(Beginning of PROVIDED RECORDS)
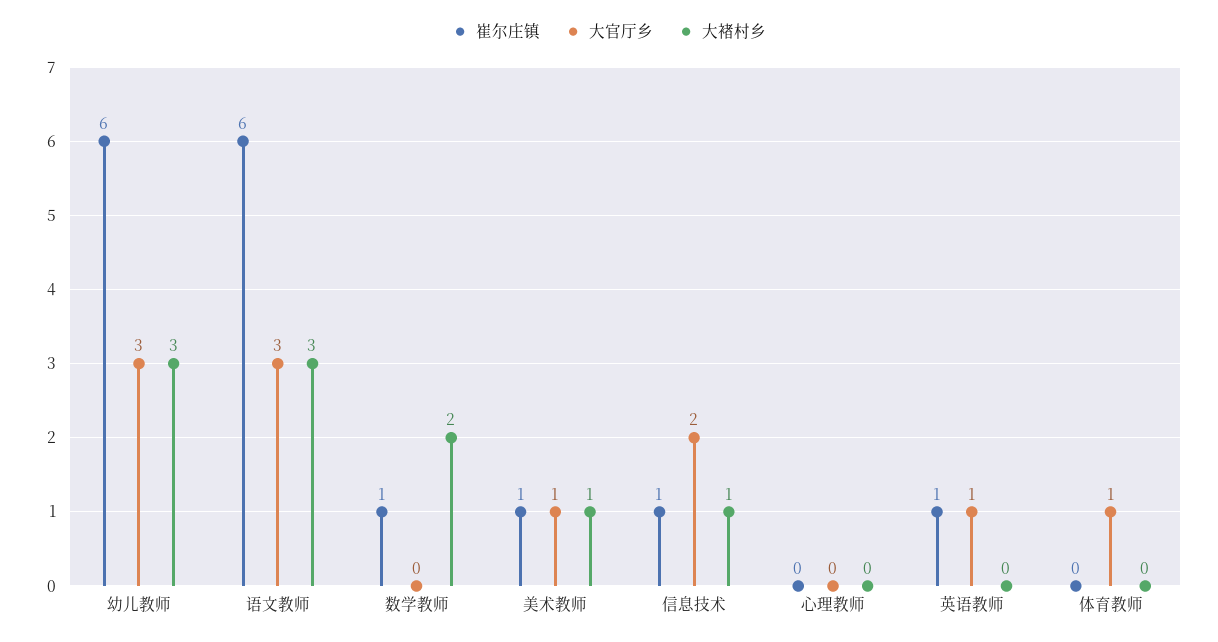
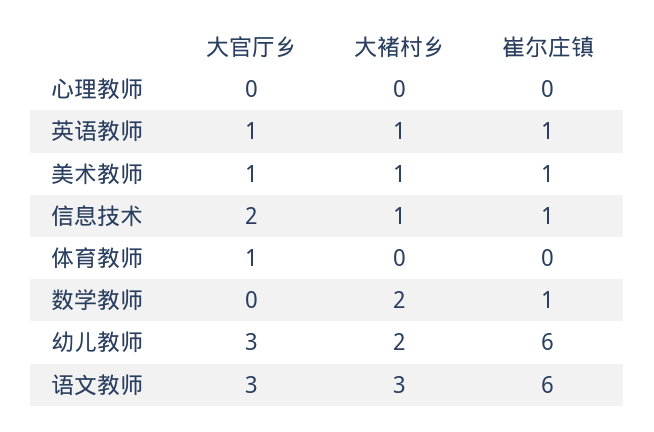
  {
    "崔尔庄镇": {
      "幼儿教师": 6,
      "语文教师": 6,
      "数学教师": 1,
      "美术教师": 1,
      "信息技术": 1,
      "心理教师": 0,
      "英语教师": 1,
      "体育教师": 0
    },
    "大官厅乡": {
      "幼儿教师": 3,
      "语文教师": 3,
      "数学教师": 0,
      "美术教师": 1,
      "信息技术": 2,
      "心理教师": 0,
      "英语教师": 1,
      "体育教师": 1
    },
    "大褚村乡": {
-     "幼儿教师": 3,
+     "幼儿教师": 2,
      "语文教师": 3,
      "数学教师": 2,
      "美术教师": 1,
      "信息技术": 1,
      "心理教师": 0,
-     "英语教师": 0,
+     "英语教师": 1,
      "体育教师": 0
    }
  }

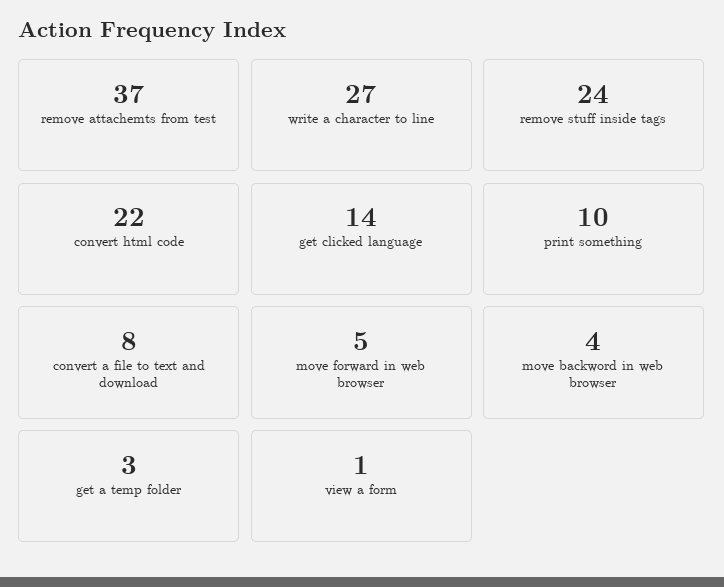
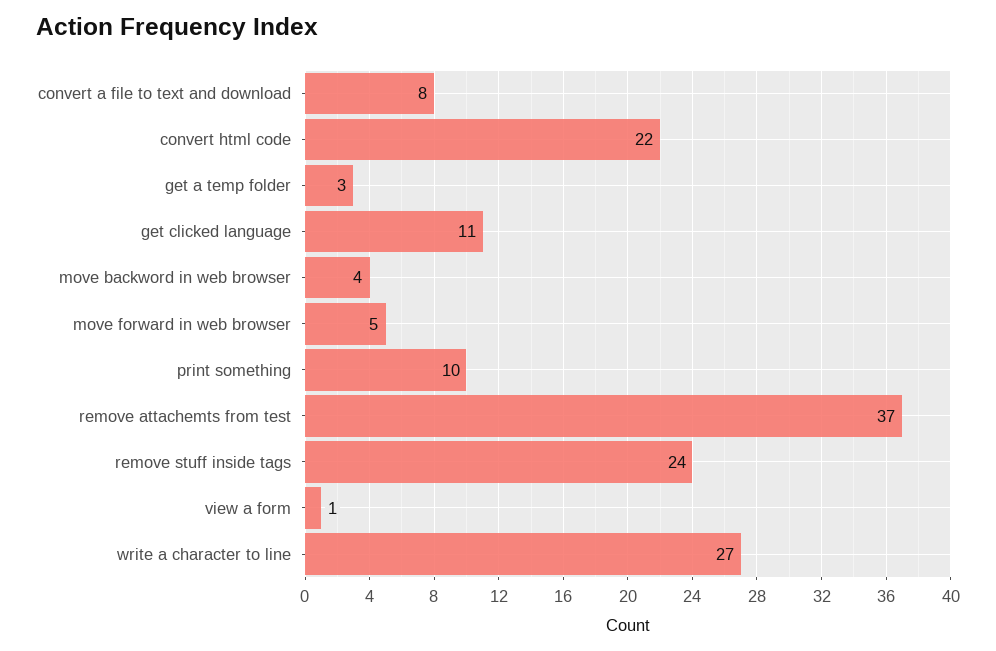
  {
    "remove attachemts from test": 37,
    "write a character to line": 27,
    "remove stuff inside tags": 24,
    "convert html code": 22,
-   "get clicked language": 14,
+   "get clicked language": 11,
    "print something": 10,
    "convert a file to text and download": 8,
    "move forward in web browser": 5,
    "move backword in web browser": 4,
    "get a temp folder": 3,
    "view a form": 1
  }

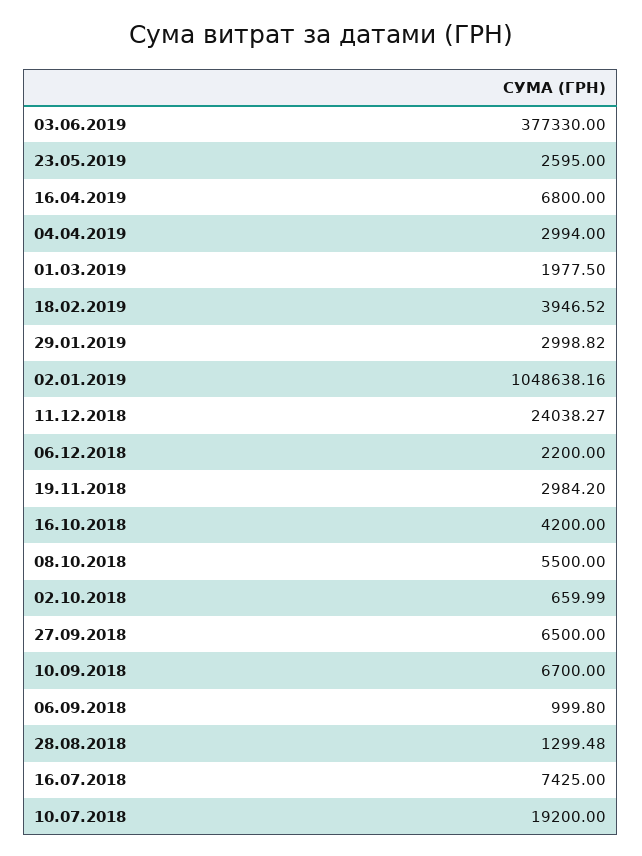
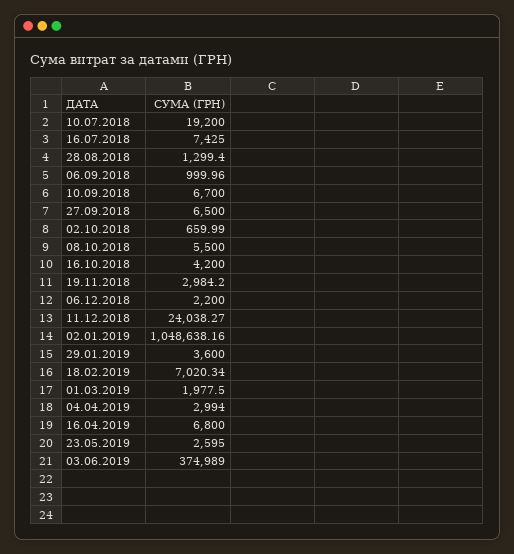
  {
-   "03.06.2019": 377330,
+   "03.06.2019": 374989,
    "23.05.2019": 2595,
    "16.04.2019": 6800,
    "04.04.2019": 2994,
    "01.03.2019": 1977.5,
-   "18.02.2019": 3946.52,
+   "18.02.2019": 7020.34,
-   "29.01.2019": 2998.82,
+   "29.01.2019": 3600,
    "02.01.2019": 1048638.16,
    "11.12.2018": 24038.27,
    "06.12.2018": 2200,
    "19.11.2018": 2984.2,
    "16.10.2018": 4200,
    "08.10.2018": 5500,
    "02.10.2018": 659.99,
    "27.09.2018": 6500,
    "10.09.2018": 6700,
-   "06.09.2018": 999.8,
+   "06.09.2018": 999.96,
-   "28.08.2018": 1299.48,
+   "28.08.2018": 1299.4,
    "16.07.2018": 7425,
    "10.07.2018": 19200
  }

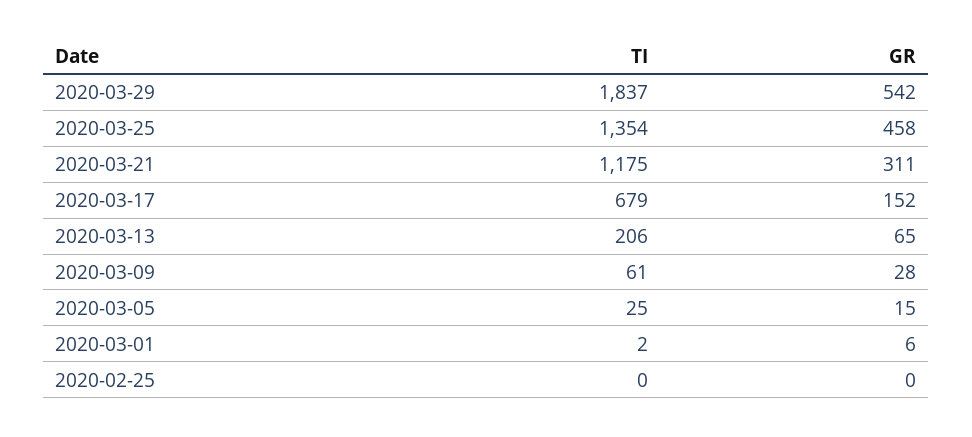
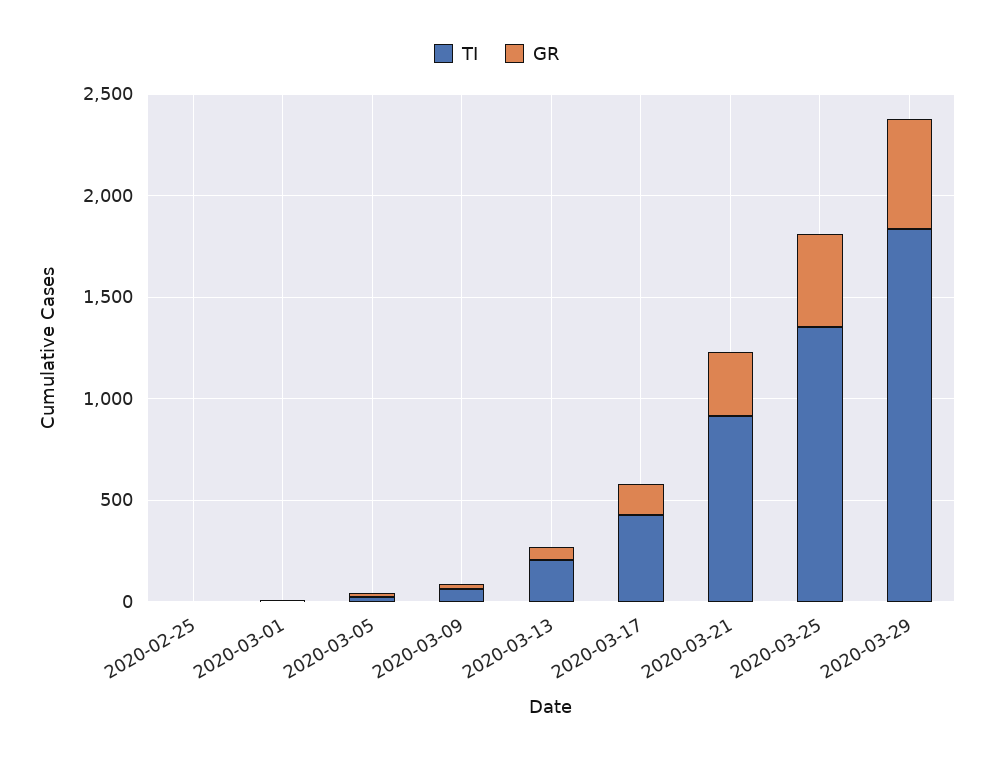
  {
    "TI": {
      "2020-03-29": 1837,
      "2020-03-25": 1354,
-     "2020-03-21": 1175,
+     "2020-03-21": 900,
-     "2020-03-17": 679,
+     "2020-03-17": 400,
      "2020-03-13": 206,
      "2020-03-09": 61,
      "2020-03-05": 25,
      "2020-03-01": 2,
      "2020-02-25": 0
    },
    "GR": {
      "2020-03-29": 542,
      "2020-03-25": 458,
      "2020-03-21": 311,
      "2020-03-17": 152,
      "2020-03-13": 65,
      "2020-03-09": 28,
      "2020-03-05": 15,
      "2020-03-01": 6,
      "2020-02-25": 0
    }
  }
(End of PROVIDED RECORDS)
Please retype the records above exactly, leaving every image out.

> _PROBLEM SOLUTION_
  {
    "崔尔庄镇": {
      "幼儿教师": 6,
      "语文教师": 6,
      "数学教师": 1,
      "美术教师": 1,
      "信息技术": 1,
      "心理教师": 0,
      "英语教师": 1,
      "体育教师": 0
    },
    "大官厅乡": {
      "幼儿教师": 3,
      "语文教师": 3,
      "数学教师": 0,
      "美术教师": 1,
      "信息技术": 2,
      "心理教师": 0,
      "英语教师": 1,
      "体育教师": 1
    },
    "大褚村乡": {
-     "幼儿教师": 3,
+     "幼儿教师": 2,
      "语文教师": 3,
      "数学教师": 2,
      "美术教师": 1,
      "信息技术": 1,
      "心理教师": 0,
-     "英语教师": 0,
+     "英语教师": 1,
      "体育教师": 0
    }
  }

  {
    "remove attachemts from test": 37,
    "write a character to line": 27,
    "remove stuff inside tags": 24,
    "convert html code": 22,
-   "get clicked language": 14,
+   "get clicked language": 11,
    "print something": 10,
    "convert a file to text and download": 8,
    "move forward in web browser": 5,
    "move backword in web browser": 4,
    "get a temp folder": 3,
    "view a form": 1
  }

  {
-   "03.06.2019": 377330,
+   "03.06.2019": 374989,
    "23.05.2019": 2595,
    "16.04.2019": 6800,
    "04.04.2019": 2994,
    "01.03.2019": 1977.5,
-   "18.02.2019": 3946.52,
+   "18.02.2019": 7020.34,
-   "29.01.2019": 2998.82,
+   "29.01.2019": 3600,
    "02.01.2019": 1048638.16,
    "11.12.2018": 24038.27,
    "06.12.2018": 2200,
    "19.11.2018": 2984.2,
    "16.10.2018": 4200,
    "08.10.2018": 5500,
    "02.10.2018": 659.99,
    "27.09.2018": 6500,
    "10.09.2018": 6700,
-   "06.09.2018": 999.8,
+   "06.09.2018": 999.96,
-   "28.08.2018": 1299.48,
+   "28.08.2018": 1299.4,
    "16.07.2018": 7425,
    "10.07.2018": 19200
  }

  {
    "TI": {
      "2020-03-29": 1837,
      "2020-03-25": 1354,
-     "2020-03-21": 1175,
+     "2020-03-21": 900,
-     "2020-03-17": 679,
+     "2020-03-17": 400,
      "2020-03-13": 206,
      "2020-03-09": 61,
      "2020-03-05": 25,
      "2020-03-01": 2,
      "2020-02-25": 0
    },
    "GR": {
      "2020-03-29": 542,
      "2020-03-25": 458,
      "2020-03-21": 311,
      "2020-03-17": 152,
      "2020-03-13": 65,
      "2020-03-09": 28,
      "2020-03-05": 15,
      "2020-03-01": 6,
      "2020-02-25": 0
    }
  }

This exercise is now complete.